El arcángel

La noche en que las marcas desaparecieron de la piel de los millones de humanos que habitaban en la Tierra, los ángeles pisaron el suelo firme de la ciudad de Tarso.

No observaron a ningún caído, de hecho, no había nadie en la calle a aquellas horas. No obstante, ninguno de ellos fue capaz de encontrar ese hecho como una victoria. No lo era.

El primero en dar un paso al frente fue el favorito de Dios. Lo hizo sin dudar y sin temer, como era característico en él. De toparse con un demonio, lo mataría y lo devolvería de nuevo al infierno. De hallarse a un humano en apuros, lo ayudaría. Su mente había asumido un plan y éste estaba claro. Una lista de pasos a seguir.

—Es el momento de dividirnos —habló en voz alta y clara. La voz de un líder nato, nacido para dirigir a aquellos que creyeran en él—. Os pido que seáis discretos y cuidadosos en vuestra misión. Nuestra misión. Hay un futuro que cuelga de nuestras manos en este momento y solo nosotros podemos hacer de él una realidad. Confío en vosotros. Padre lo hace, también, y os acompañará y guiará en el camino. Nos veremos en el amanecer acordado.

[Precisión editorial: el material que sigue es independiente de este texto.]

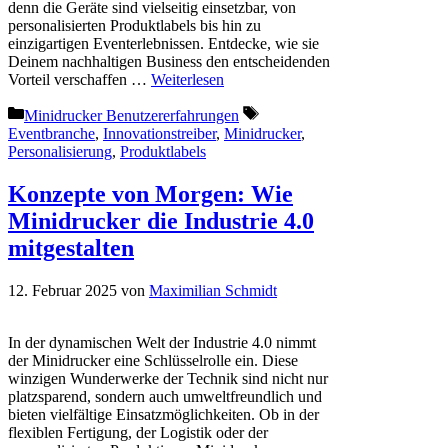
denn die Geräte sind vielseitig einsetzbar, von
personalisierten Produktlabels bis hin zu
einzigartigen Eventerlebnissen. Entdecke, wie sie
Deinem nachhaltigen Business den entscheidenden
Vorteil verschaffen …
Weiterlesen
Kategorien
Schlagwörter
Minidrucker Benutzererfahrungen
Eventbranche
,
Innovationstreiber
,
Minidrucker
,
Personalisierung
,
Produktlabels
Konzepte von Morgen: Wie
Minidrucker die Industrie 4.0
mitgestalten
12. Februar 2025
von
Maximilian Schmidt
In der dynamischen Welt der Industrie 4.0 nimmt
der Minidrucker eine Schlüsselrolle ein. Diese
winzigen Wunderwerke der Technik sind nicht nur
platzsparend, sondern auch umweltfreundlich und
bieten vielfältige Einsatzmöglichkeiten. Ob in der
flexiblen Fertigung, der Logistik oder der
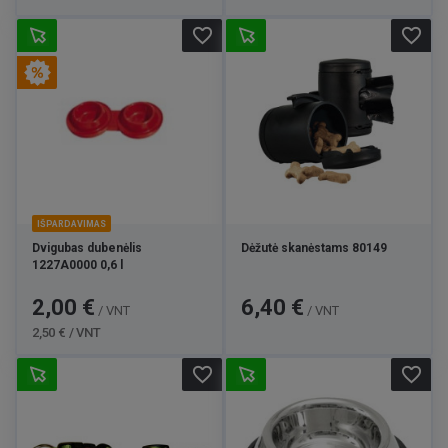
favorite_border
favorite_border
IŠPARDAVIMAS
Dvigubas dubenėlis
Dėžutė skanėstams 80149
1227A0000 0,6 l
Kaina
Bazinė
Kaina
2,00 €
6,40 €
/ VNT
/ VNT
kaina
2,50 € / VNT
favorite_border
favorite_border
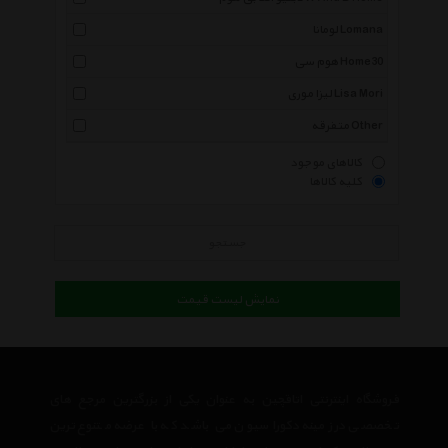
لومانا Lomana
هوم سی Home30
لیزا موری Lisa Mori
متفرقه Other
کالاهای موجود
کلیه کالاها
جستجو
نمایش لیست قیمت
فروشگاه اینترنتی اتاقچین به عنوان یکی از بزرگترین مرجع های
تخصصی در زمینه دکوراسیون می باشد که با عرضه متنوع ترین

Los demás asintieron con la cabeza en señal de acuerdo. Todos, sin excepción. Cada ángel del grupo de más de mil seres celestiales que había aparecido de la nada en medio de la ciudad, mostró su aprobación ante él.

—Los que estén conmigo, que me sigan.

Inmediatamente, cinco cuerpos se movieron a la vez, dando un paso hacia adelante con la cabeza bien alta. Todos tenían rasgos finos y delicados, como pulidos en mármol y parecían recién sacados de un grupo de rock cristiano, con sus vestimentas blancas de guerra y sus armas negras, doradas y resplandecientes.

Dos de ellos eran hombres, de pelo largo hasta los hombros y rubio como los rayos del sol de la mañana. Las otras tres eran mujeres. Una de ellas llevaba el pelo algo más corto que las demás y de un tono más oscuro, casi castaño. Las otras dos seguían el mismo patrón: pelo largo, liso y rubio.

“Lo último en tendencia en el paraíso” habría comentado Dagon de no encontrarse solo en ese momento, mientras observaba a los que habían sido como él siglos atrás, protegido por un potente hechizo que lo hacía no solo invisible, también indetectable a los ojos y sentidos de los habitantes de los reinos celestiales.

—Debemos actuar tan rápido como nos sea posible mientras poseemos esta ventaja —habló de nuevo el comandante del ejército de ángeles, dirigiéndose en especial al grupo de cinco que lo acompañarían a él—. No tardarán en averiguar que hemos llegado.

“En eso no te equivocas, Miguel” pensó Dagon para sus adentros. Una sonrisa maligna se formó en sus labios y, al percatarse de que cada grupo tomaba su camino y que el ejército se dispersaba, desapareció del mismo modo en el que había aparecido. Sin ser visto, ni oído, ni sentido. Como una sombra.